After the Eggnog: What to Do With Packaging Materials After the Holiday Season
During the holidays, there are few scenes more rewarding than watching loved ones rip through wrapping paper with broad smiles and joyful exuberance. But once the sun has set on another fun family holiday, there’s the question of what to do with the mess in the living room.
According to the market research firm eMarketer, American consumers were expected to spend a record $1 trillion on Christmas purchases in 2018, with growth in eCommerce fueling robust holiday gift-giving. Online sales were expected to increase 16.6 percent year over year, compared with a gain of only 4.4 percent for in-store sales. That means that after the last gift under the tree has been opened, the living-room floor is likely to be littered with protective packaging materials used in parcels.
Giving Plastics the Gift of New Life
But all the protective wrapping and air-filled plastic pouches needn’t go in the landfill. Only hard plastic materials can be placed in curbside recycling bins for processing at local recycling centers, but many supermarkets have collection bins near their entrances for thin polyethylene plastics marked with resin identification code Nos. 2 or 4.
These stretchy plastics include wrap, air-filled pouches and the bags used for groceries, bread, dry cleaning and newspapers, for example. Find a drop-off location near you on Plastic Film Recycling’s website.

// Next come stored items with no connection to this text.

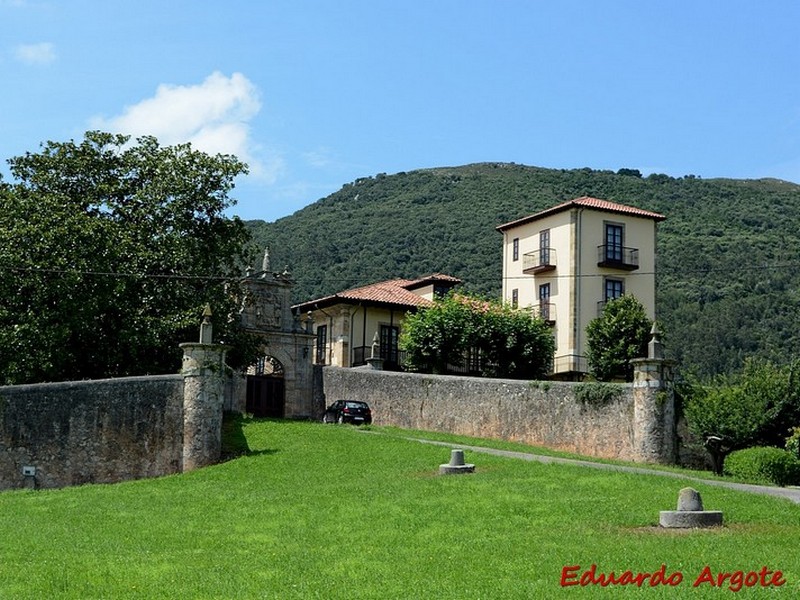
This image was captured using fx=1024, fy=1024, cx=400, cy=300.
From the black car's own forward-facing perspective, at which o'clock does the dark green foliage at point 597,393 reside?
The dark green foliage is roughly at 6 o'clock from the black car.

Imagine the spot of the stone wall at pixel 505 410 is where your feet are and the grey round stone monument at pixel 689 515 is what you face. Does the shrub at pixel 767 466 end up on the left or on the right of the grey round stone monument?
left

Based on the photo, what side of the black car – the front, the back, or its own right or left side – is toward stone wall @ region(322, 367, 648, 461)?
back

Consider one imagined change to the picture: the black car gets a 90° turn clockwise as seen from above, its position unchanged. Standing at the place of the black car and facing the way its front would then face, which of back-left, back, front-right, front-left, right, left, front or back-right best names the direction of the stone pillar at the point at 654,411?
right

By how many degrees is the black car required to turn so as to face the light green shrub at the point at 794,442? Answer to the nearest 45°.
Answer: approximately 180°

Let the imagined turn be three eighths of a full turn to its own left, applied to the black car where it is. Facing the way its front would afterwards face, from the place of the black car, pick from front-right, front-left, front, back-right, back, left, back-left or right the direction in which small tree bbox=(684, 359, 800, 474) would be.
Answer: front-left
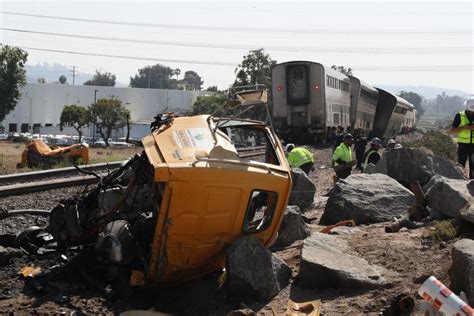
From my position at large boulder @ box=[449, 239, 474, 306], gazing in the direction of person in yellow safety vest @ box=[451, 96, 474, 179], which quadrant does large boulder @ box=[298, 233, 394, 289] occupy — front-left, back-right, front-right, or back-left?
front-left

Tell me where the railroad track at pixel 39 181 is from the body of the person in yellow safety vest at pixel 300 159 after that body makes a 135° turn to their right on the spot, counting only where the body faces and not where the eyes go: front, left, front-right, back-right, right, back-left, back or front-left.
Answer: back-left

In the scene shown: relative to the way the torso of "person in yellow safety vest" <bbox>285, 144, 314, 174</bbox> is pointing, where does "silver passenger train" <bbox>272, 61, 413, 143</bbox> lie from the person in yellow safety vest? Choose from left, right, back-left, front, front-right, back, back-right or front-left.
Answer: right

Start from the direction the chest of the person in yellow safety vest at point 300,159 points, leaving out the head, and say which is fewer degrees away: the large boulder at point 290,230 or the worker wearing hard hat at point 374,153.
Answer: the large boulder

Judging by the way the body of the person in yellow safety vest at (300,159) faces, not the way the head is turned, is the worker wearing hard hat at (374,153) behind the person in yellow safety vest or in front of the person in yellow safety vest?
behind

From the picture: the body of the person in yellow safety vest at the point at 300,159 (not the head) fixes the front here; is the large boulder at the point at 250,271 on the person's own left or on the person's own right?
on the person's own left

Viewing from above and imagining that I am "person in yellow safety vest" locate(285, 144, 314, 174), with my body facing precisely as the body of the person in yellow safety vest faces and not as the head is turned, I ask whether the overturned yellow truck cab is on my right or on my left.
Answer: on my left

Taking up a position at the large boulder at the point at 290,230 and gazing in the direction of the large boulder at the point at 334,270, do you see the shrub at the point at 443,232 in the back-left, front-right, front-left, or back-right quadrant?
front-left

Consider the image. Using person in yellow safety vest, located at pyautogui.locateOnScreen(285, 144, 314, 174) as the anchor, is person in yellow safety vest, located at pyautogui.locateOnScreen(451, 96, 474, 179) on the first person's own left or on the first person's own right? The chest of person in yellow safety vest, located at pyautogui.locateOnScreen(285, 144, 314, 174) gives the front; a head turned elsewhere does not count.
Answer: on the first person's own left

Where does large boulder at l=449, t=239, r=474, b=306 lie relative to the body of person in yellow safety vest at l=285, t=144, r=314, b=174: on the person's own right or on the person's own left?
on the person's own left

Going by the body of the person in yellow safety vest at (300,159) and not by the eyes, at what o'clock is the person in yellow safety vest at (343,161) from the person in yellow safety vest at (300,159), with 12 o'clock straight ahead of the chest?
the person in yellow safety vest at (343,161) is roughly at 6 o'clock from the person in yellow safety vest at (300,159).

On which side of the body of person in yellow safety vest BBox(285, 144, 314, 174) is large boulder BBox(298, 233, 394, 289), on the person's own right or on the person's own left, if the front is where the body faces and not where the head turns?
on the person's own left

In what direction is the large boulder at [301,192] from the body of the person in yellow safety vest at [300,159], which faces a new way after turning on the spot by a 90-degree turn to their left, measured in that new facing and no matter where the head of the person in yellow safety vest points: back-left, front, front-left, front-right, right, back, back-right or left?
front

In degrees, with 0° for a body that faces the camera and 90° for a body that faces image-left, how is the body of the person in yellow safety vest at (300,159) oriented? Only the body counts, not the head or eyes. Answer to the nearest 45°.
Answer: approximately 90°
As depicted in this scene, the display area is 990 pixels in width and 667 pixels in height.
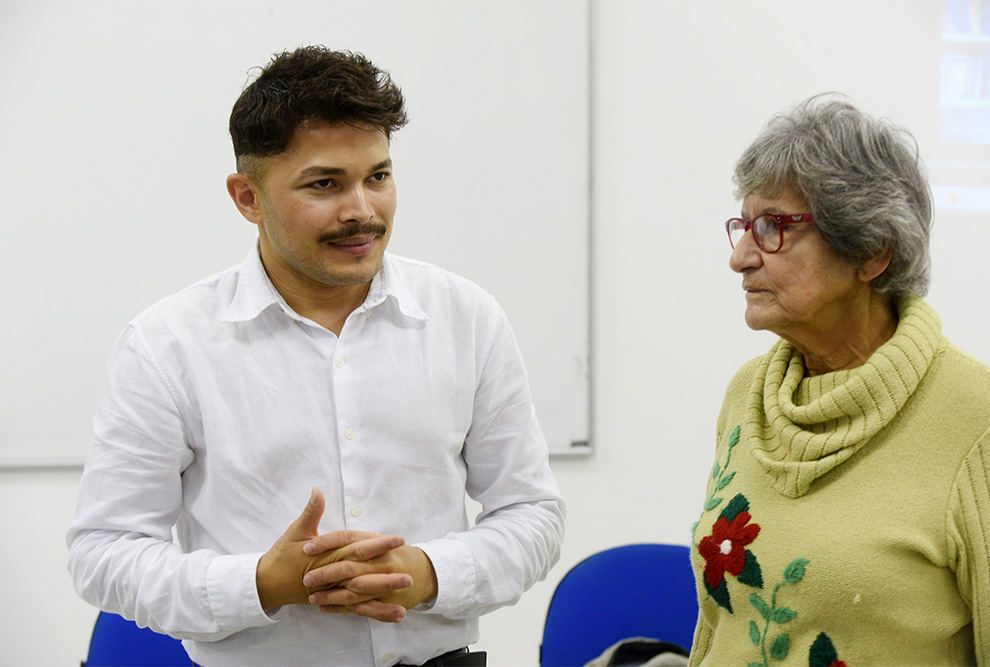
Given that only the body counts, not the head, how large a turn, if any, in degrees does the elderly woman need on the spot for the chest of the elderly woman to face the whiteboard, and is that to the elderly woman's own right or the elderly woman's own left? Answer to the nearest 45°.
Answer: approximately 90° to the elderly woman's own right

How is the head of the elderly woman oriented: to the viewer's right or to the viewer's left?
to the viewer's left

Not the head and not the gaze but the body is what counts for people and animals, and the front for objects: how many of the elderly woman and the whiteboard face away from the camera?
0

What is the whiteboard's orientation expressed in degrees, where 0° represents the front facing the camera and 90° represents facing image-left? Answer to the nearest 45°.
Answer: approximately 0°

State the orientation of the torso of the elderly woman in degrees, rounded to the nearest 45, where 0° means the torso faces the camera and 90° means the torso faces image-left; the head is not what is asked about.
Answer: approximately 45°

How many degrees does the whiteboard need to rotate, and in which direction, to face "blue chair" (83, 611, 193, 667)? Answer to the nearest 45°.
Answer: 0° — it already faces it

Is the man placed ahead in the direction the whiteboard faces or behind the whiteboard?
ahead

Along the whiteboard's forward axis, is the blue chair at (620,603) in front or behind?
in front

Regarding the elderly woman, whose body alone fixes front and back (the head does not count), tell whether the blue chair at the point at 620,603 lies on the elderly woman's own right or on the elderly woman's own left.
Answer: on the elderly woman's own right
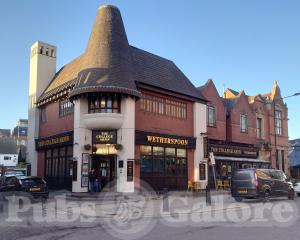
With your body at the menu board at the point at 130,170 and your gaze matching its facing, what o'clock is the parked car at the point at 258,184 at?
The parked car is roughly at 10 o'clock from the menu board.

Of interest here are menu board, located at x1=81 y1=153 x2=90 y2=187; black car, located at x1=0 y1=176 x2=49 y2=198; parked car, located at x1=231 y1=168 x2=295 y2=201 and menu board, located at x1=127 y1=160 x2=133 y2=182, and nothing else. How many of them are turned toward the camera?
2

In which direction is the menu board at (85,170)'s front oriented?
toward the camera

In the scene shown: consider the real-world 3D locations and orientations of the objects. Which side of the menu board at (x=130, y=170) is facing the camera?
front

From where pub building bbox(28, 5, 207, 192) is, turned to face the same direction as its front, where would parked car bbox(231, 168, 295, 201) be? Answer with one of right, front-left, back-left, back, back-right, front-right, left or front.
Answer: front-left

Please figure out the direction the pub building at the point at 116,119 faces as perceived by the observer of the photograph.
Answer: facing the viewer

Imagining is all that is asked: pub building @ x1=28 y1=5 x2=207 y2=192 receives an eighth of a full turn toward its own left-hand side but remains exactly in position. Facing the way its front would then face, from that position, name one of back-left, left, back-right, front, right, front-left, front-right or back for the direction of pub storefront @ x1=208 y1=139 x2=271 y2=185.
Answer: left

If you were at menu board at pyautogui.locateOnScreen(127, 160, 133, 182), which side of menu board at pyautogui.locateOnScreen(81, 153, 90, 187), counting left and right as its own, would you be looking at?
left

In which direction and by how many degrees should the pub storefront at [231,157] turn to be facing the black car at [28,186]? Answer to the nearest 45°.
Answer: approximately 90° to its right

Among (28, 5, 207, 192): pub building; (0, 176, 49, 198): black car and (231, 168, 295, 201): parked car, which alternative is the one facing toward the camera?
the pub building

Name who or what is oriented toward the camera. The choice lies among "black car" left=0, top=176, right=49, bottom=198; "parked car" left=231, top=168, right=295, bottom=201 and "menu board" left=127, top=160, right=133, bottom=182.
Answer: the menu board

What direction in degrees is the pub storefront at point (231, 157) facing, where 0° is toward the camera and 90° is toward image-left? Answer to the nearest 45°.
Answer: approximately 315°
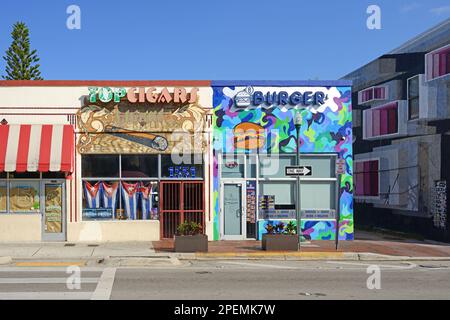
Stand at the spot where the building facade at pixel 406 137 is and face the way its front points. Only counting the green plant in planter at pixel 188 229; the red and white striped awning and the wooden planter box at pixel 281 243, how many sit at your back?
0

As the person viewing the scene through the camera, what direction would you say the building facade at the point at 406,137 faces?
facing the viewer and to the left of the viewer

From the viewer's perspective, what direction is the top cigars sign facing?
toward the camera

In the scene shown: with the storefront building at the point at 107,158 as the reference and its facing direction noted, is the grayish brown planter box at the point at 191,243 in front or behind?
in front

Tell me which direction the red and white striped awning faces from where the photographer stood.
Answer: facing the viewer

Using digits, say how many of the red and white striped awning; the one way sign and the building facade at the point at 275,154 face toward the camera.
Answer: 3

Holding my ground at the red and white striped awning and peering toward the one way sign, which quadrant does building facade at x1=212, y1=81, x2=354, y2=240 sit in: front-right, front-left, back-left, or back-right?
front-left

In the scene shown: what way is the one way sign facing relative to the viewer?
toward the camera

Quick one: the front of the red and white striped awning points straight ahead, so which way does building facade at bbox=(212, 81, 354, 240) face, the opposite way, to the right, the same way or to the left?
the same way

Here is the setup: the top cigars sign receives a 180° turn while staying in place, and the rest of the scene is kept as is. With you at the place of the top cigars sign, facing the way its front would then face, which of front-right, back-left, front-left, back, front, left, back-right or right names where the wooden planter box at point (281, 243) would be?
back-right

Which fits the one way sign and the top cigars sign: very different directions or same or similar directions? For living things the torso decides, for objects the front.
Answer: same or similar directions

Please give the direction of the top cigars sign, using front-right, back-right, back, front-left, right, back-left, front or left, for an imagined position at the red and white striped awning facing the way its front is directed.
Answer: left

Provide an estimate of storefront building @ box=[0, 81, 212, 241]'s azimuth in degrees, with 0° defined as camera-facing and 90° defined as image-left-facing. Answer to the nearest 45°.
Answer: approximately 0°
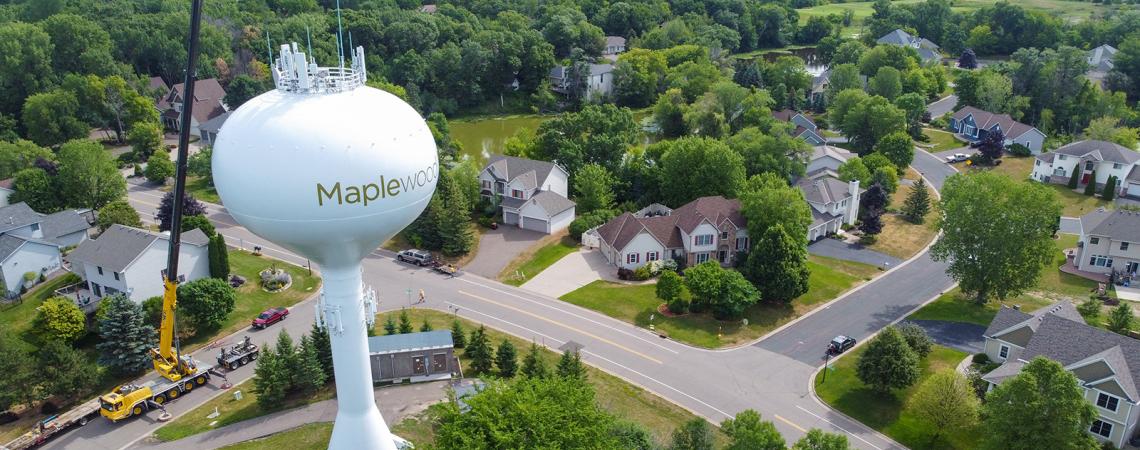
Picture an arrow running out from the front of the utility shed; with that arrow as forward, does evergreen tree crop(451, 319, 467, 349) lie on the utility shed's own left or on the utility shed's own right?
on the utility shed's own left

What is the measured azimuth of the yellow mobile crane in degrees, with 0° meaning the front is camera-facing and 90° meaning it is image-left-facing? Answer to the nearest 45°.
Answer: approximately 45°

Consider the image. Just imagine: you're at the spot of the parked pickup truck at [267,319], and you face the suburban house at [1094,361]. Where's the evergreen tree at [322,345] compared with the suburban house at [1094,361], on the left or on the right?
right

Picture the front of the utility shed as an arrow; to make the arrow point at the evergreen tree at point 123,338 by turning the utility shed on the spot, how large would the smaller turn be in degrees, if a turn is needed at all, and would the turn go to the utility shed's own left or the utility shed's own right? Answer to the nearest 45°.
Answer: approximately 90° to the utility shed's own right

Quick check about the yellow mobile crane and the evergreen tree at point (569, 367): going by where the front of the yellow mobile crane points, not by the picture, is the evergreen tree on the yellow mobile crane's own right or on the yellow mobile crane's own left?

During the recycling process, these plastic materials are ground up and repelletized for use in a wide array of recyclable products, including trash bags, car parts and even shoes.
From Parcel to Art
There’s really no telling where your recycled packaging materials will end up. Some are even becoming art. The Dutch artist Suzanne Jongmans has been using packaging materials such as foam, inflatable wrap and plastic sheets to recreate garments from the 15th through 17th centuries. The garments include ornate bonnets and high-collared dresses to be worn by models posing for portraits. Jongmans said her artistic photographs are nods to paintings by such celebrated artists as Rembrandt, Holbein the Younger and Rogier van der Weyden.
“The idea of making something out of nothing changes our look on reality,” Jongmans told Colossal, the arts and design website.
“The easiest way to keep inflatable wrap and air-filled plastic pouches out of landfills is to save them for next year or use them to pack up delicate ornaments and decorations."
Deflating After the Holidays
Of course, you don’t have to be quite that creative. The easiest way to keep inflatable wrap and air-filled plastic pouches out of landfills is to save them for next year or use them to pack up delicate ornaments and decorations.
And then there’s the stress-relieving activity that seemingly everyone enjoys – popping inflatable wrap. It may surprise you to learn that there’s actually some science supporting the usage of inflatable wrap to keep calm. Back in the 1990s, Kathleen M. Dillon, a psychology professor at Western New England College, published a study in the journal Psychological Reports examining just this topic.
Dillon’s research showed that undergraduates who got to pop two sheets of inflatable wrap felt simultaneously calmer and more awake than before they had started; they also reported higher levels of calmness and alertness compared to a control group that didn’t participate.
After braving packed stores and traffic-snarled roadways to buy presents, perhaps you could use a little stress relief. But if not, give the inflatable wrap to the little ones. They just might enjoy it more than the toy it was protecting.